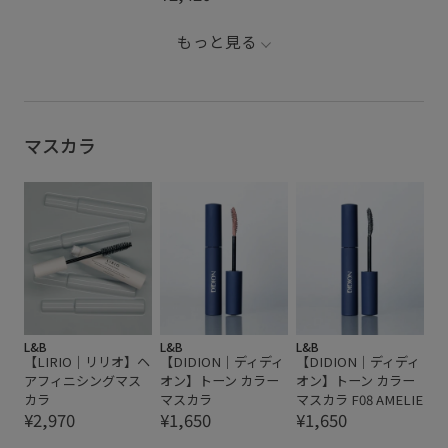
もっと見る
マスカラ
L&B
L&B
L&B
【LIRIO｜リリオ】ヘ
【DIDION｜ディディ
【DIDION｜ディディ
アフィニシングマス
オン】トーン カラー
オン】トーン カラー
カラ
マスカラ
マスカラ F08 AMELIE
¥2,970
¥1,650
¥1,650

-----

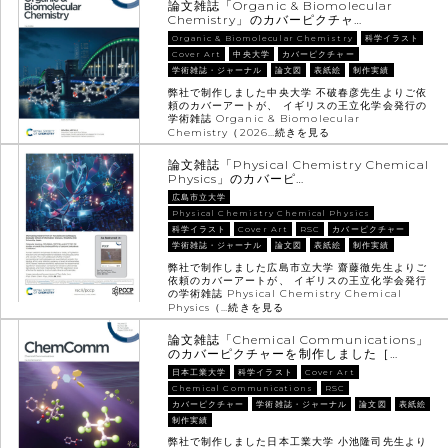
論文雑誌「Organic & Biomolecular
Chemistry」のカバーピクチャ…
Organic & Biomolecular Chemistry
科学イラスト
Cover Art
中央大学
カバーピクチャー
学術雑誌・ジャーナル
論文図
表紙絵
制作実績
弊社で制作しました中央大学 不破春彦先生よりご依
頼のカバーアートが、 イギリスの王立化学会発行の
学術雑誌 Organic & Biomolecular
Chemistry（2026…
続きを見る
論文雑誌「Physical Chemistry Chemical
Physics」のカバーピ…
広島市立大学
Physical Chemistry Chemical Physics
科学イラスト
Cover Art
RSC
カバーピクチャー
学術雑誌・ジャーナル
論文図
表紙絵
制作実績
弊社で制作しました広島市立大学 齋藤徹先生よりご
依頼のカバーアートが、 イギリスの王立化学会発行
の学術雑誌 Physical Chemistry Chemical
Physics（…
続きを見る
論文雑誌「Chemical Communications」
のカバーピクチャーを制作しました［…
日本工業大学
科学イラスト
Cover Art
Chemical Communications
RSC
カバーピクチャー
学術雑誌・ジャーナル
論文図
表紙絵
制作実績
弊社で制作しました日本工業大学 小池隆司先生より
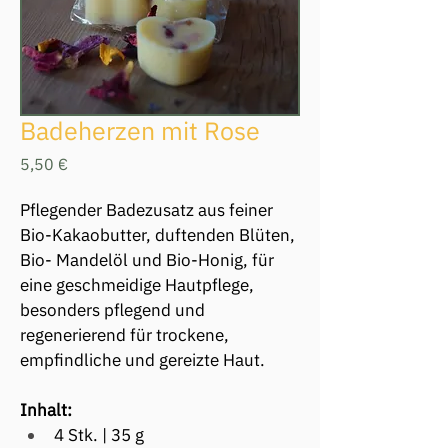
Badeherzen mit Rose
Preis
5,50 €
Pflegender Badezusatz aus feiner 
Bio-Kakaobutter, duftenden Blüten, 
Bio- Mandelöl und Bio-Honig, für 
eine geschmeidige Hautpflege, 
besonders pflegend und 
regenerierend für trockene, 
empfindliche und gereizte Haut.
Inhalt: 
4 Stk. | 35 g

-----

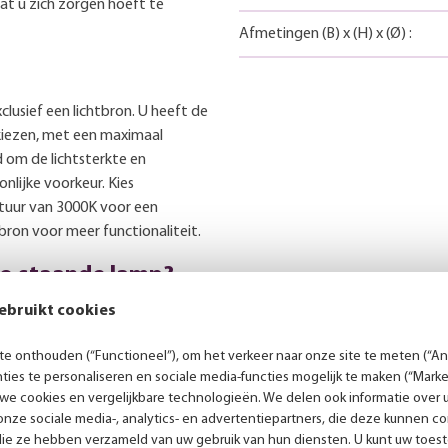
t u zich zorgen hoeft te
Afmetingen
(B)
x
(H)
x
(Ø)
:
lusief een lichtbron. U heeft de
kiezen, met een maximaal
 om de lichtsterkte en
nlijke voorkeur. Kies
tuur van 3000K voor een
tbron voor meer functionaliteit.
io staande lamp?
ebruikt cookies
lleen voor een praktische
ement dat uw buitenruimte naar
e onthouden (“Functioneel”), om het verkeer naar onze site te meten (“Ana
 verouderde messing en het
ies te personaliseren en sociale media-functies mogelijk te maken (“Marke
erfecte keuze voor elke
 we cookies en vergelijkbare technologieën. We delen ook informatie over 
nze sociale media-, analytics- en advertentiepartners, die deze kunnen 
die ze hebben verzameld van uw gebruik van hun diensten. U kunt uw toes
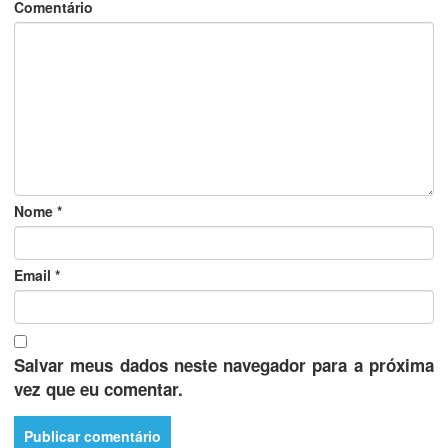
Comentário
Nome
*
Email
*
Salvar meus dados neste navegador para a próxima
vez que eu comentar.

-----

## What to do
Which lines above contain the word "Physics"? Copy each of them.

## Task output
Physics」のカバーピ…
Physical Chemistry Chemical Physics
Physics（…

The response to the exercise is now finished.